Search the entries for the word "Palopo". Copy every line that holds it.

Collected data
Content starts
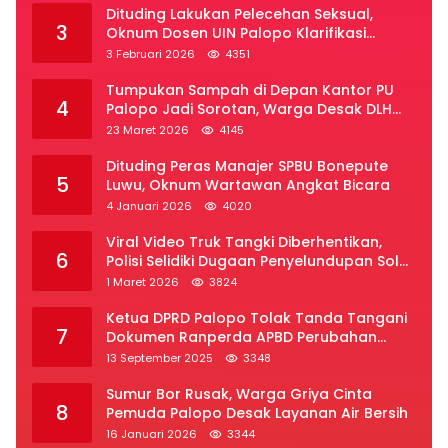
Dituding Lakukan Pelecehan Seksual,
3
Oknum Dosen UIN Palopo Klarifikasi
Kronologi
3 Februari 2026
4351
Tumpukan Sampah di Depan Kantor PU
4
Palopo Jadi Sorotan, Warga Desak DLH
Segera Bertindak
23 Maret 2026
4145
Dituding Peras Manajer SPBU Bonepute
5
Luwu, Oknum Wartawan Angkat Bicara
4 Januari 2026
4020
Viral Video Truk Tangki Diberhentikan,
6
Polisi Selidiki Dugaan Penyelundupan Solar
Subsidi di Palopo
1 Maret 2026
3824
Ketua DPRD Palopo Tolak Tanda Tangani
7
Dokumen Ranperda APBD Perubahan
2025
13 September 2025
3348
Sumur Bor Rusak, Warga Griya Cinta
8
Pemuda Palopo Desak Layanan Air Bersih
16 Januari 2026
3344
Content ends
• [FINISHED EXERCISE]:
Oknum Dosen UIN Palopo Klarifikasi
Palopo Jadi Sorotan, Warga Desak DLH
Subsidi di Palopo
Ketua DPRD Palopo Tolak Tanda Tangani
Pemuda Palopo Desak Layanan Air Bersih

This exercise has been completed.